Iowa State University Extension reports there are many pests to watch for heading into July but few of economic concern at this point.  “It seems like July is the peak of insect activity and some spill over to row crops,” said Erin Hodgson, ISU Extension entomologist. “We track a few key insects every year, and they are developing a bit more quickly compared to an average year because of accumulated heat units.”

Hodgson identified these pests on the radar for 2023:

Japanese beetle — They can be frustrating for farmers throughout Iowa because they have a wide host range and cluster in big groups. Their defoliation can be significant, especially along the edge rows; however, it isn’t generally of economic concern.

Grasshoppers — Several species are active in the state right now. They also have a wide host range but tend to be more noticeable as a crop pest in prolonged drought. Consider them a field-edge pest and particularly difficult to manage if the defoliation becomes severe. 

Spider mites — They thrive in hot and dry weather and can be especially difficult to manage without multiple foliar applications. 

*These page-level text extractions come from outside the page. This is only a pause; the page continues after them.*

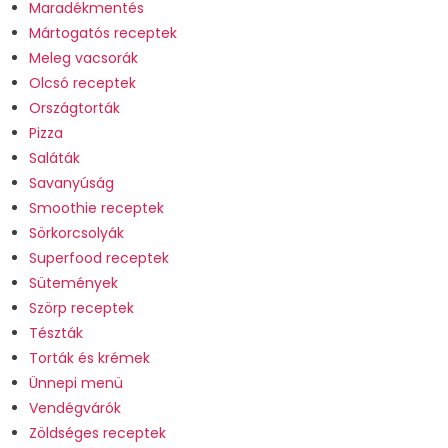
Maradékmentés
Mártogatós receptek
Meleg vacsorák
Olcsó receptek
Országtorták
Pizza
Saláták
Savanyúság
Smoothie receptek
Sörkorcsolyák
Superfood receptek
Sütemények
Szörp receptek
Tészták
Torták és krémek
Ünnepi menü
Vendégvárók
Zöldséges receptek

Corn rootworm — The larvae are finishing up feeding on roots, and adults are showing up now. When corn silks appear, it is a good reminder to assess root injury and evaluate future management decisions. Continuous corn fields are of notable concern for substantial yield losses from the larval feeding. Hodgson said she is hearing about injury to first year (rotated) corn this year. 

Soybean gall midge — This new pest is found throughout the western half of Iowa. Scouting along field edges will confirm the presence of this pest. Rapidly wilting or dying plants can be confused with many other issues, so split stems and look for orange larvae.